The database was published online and stories were written for the newspaper (Folha) as well. Readers started to call in and report inconsistencies. Other newspapers started to use the database for their own stories.

Crucianelli presented a way to monitor government documents online in 4 different countries. (El Salvador, Panama, Honduras and Nicaragua) All 4 countries had recently changed their access laws for public information.

She found that Panama had the best online access to government documents. El Salvador had the worst access.

At noon, Matt Waite presented PolitiFact. Sexy, sexy Politifact. He gave a tour of all the features of the site as well as showing us a little of the back-end: the Django admin setup.

I followed Matt and Aron to a session with Knight grant winner David Cohn, talking about Spot.Us.

Spot.Us is supposed to be an answer to the question: How will we fund reporting that keeps communities informed?

The answer is based on the premise of citizen journalism. Writing is not the only means of participation.

On Spot.Us, anyone can create a story idea. Reporters can pitch stories based on contributed ideas to their communities. People in the community commit money for pitches. Then the reporters cover the stories. Some of the money goes to pay editors. The stories can be republished for free or published exclusively if the original donor is refunded.

And that’s it for me today. I’ll be in for some afternoon sessions tomorrow.

Berlin – winding down

Posted May 27th, 2008 by Megan Taylor

All of our works for this class was due today. After turning it in, Andrew Stanfill and I went in search of a gallery belonging to the artist from Rost Graphics. We each bought a large print, and then a medium-sized print of the Berlin wall. Nice work.

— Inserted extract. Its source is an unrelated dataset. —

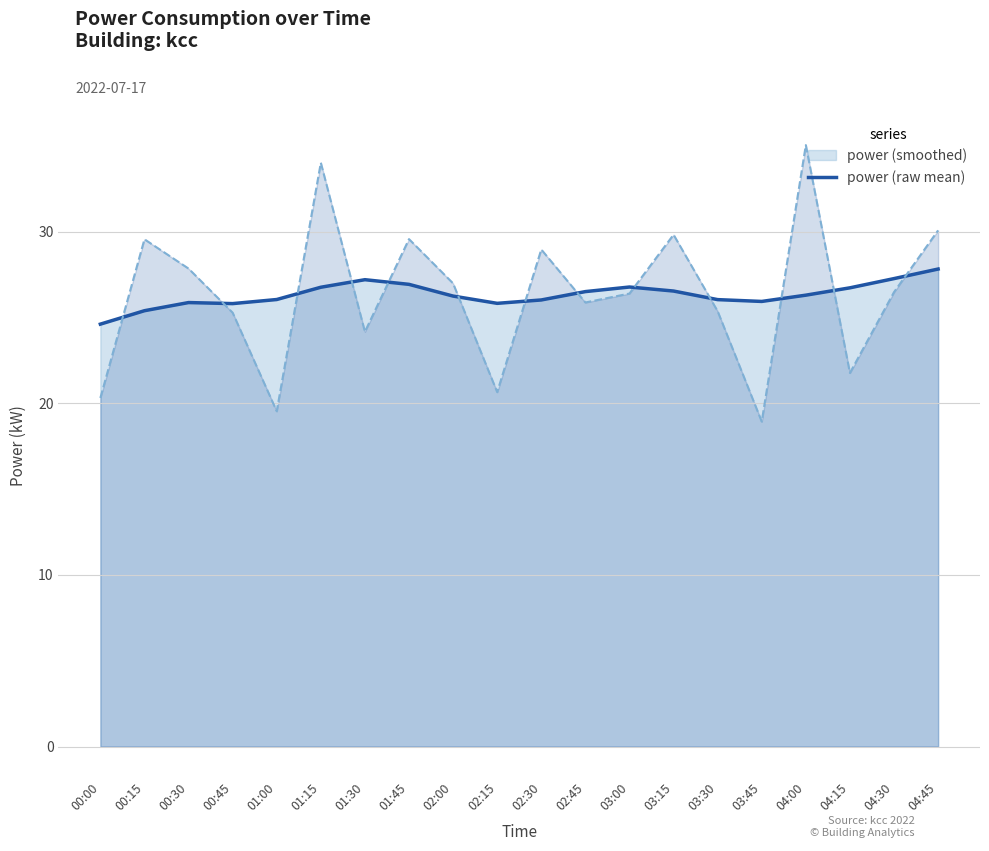

What is the change in value from 01:45 to 04:15?

-0.2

We also found an army surplus store, where I was able to find a jacket for Jon, and somehow ended up with one for myself.

This evening I'm planning on another shopping trip to Alexanderplatz, and fresh Chinese food for dinner.

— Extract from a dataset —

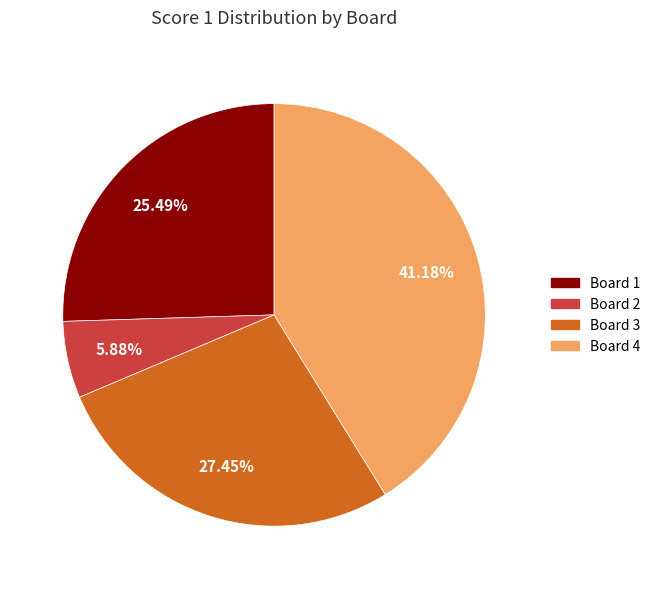

Is there any slice that represents more than half of the pie?

No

Tomorrow is the last day in Berlin. I leave Thursday morning at around 6 a.m.

Berlin is a shit-hot sexy city

Posted May 26th, 2008 by Megan Taylor

Yes, there is a story behind the title.

On Friday I set out down Prenzlauer Allee toward Alexanderplatz to find a subject for my class project. I figured that if I walked all the way the the Brandenburg Gate and couldn't find a subject somewhere along the way, I need to go back to school.

I'm not sure how Germans view newspapers and journalists, but it can't be good. There was a guy in Alexanderplatz holding a sign and talking to people about the vegan lifestyle. He got all excited when he found out I was American, because his group gets all their statistics and facts from American vegan groups. After about 30 mins I tried to get him to be my subject, and he sorta freaked out. Time to move on.

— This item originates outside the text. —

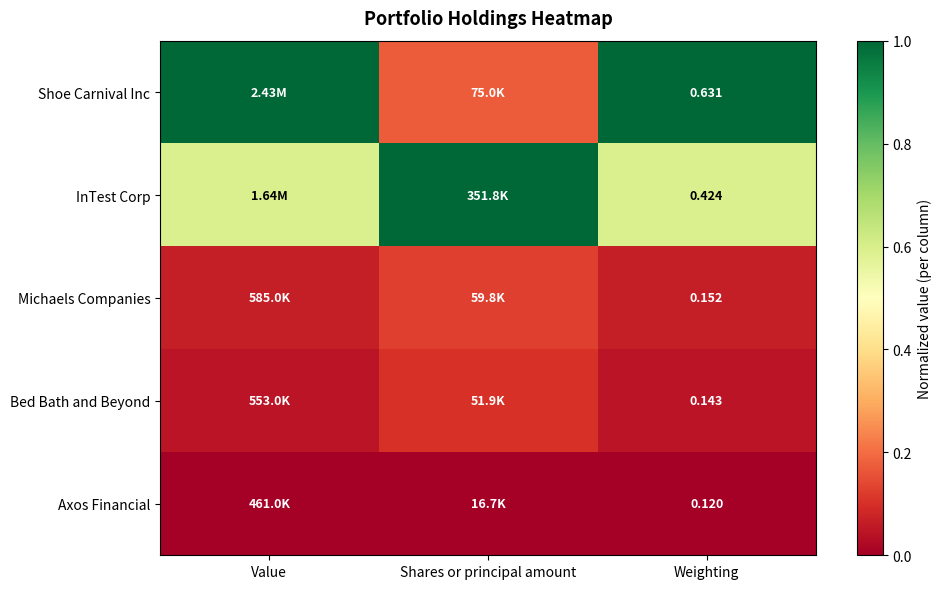

At Weighting, list the series in order from smallest to largest.

Axos Financial, Bed Bath and Beyond, Michaels Companies, InTest Corp, Shoe Carnival Inc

My next attempt was down by St. Marienkirsch. A bunch of tough-looking punks were gathered around a black van with their dogs. I walked up and sorta hung around until someone spoke to me in English. Turns out the van is owned by a group that brings food to Berlin's homeless. The woman in charge didn't want to do an interview either.

I actually did have to walk all the way to the Gate. The horse-drawn carriage drivers didn't speak enough English, the performance artists were, well, performing.

bad portraitsThen I saw a bright pink sign. It said "Bad Portraits." Not even thinking about my project, I started talking to Neb, the man behind the sign. About an hour later, he agreed to let me come back the next day and take photos.

I met up with Michelle and Robyn later to do sunset shots of the Brandenburg Gate and the Reichstag.

Most of Saturday I spent shooting. Neb was a great subject; acted like I wasn't there.
Neb Poulton

Yesterday I went to a huge flea market. It looked like 50 people had emptied their attics out onto tables. There was a guy selling only masking tape. Another table was filled with screwdrivers.

Hopefully today will be a shopping day. I still need to find a German army jacket. I finished my project and other work for the class this morning.